The largest of the biomes is the Rainforest Biome, covering 3.9 acres. It is home to plants like bamboo, coffee, rubber trees, and banana. As you might expect, this environment is kept humid, with a warm, tropical temperature. The most popular feature is a large waterfall at the top of the biome, reached by a series of ramps.

By contrast, the Mediterranean Biome is less than half the size, covering 1.6 acres, and maintains a dry environment suitable for arid and warm temperate plant species like grapes and olive trees.

The biome structures are completely self-supporting, with no internal pillars or supports to get in the way. They are formed like gigantic geodesic domes, with panels as large as 9 metres wide.

The Outdoor Biome is not covered, but is open to the sky. It offers a temperate environment with featured plants including hemp, tea trees, sunflowers, and hops.

In addition to the main garden areas there is The Core, an education area to tell the story of how humans and plants interact, and our relationship with the natural world. Inside the core is a remarkable 75 tonne sculpture called The Seed.
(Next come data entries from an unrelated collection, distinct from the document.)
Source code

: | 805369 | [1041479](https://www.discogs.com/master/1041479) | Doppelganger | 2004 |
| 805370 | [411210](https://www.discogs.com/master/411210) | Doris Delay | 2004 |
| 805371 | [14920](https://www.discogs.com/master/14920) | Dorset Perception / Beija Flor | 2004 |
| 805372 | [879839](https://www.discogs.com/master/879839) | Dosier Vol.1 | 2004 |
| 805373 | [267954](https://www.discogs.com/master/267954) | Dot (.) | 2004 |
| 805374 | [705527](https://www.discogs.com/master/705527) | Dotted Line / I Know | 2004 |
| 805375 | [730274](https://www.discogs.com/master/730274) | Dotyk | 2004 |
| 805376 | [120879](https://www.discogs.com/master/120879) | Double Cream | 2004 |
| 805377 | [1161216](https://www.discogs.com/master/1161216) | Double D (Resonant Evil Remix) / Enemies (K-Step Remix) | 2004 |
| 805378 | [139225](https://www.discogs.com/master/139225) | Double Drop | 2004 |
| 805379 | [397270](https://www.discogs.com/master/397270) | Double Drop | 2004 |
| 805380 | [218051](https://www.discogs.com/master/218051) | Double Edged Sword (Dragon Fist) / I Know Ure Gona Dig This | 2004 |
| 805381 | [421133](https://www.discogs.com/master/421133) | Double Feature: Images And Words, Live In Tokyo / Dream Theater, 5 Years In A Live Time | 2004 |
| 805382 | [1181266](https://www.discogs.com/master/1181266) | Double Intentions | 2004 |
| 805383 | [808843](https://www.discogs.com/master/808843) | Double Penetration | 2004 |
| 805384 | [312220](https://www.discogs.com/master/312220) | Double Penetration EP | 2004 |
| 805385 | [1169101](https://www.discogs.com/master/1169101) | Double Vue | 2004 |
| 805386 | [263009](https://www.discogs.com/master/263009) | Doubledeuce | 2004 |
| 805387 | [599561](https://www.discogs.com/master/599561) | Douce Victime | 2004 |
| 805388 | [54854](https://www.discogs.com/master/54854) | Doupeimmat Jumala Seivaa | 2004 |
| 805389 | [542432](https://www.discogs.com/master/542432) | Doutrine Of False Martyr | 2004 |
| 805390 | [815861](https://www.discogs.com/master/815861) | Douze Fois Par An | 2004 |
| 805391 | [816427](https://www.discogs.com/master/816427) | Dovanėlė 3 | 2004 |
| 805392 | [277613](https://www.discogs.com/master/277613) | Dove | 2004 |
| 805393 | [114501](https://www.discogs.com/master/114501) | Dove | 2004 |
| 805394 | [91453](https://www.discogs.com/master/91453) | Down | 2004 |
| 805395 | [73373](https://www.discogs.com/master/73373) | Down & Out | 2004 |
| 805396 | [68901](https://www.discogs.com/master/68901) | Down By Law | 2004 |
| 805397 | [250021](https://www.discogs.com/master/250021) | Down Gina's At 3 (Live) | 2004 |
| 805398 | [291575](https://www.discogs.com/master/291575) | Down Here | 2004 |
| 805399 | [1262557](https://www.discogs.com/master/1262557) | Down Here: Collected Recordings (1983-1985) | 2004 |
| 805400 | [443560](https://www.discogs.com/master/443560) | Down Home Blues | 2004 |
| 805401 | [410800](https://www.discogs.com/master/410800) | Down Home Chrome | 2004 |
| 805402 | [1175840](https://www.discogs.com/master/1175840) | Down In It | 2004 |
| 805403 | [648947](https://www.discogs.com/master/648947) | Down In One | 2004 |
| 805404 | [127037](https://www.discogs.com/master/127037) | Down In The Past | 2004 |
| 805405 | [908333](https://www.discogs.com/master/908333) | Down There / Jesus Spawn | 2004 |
The Eden Project hosts an annual seres of musical events, known as the Eden Sessions. Past headline acts have included Snow Patrol, Kaiser Chiefs, and Elton John.

Visiting

The Eden Project is very well signposted from all major roads surrounding St austell, and is well served by local buses. The Project is extremely popular with families and school groups, so be prepared to share the space with a LOT of other visitors. I found that the most enjoyable way to experience the Eden Project was to arrive at opening time in the morning, before the site has filled up.

Having said that, the Eden Project covers such a large area that it will take hours to explore and take in all there is to see, and even then you are guaranteed to miss something interesting! Its the sort of place you'll wanrt to come back to again and again.

Note that there is a joint ticket with the Lost Garden of Heligan, offering discounted entry to both properties, and you can save money by ordering online.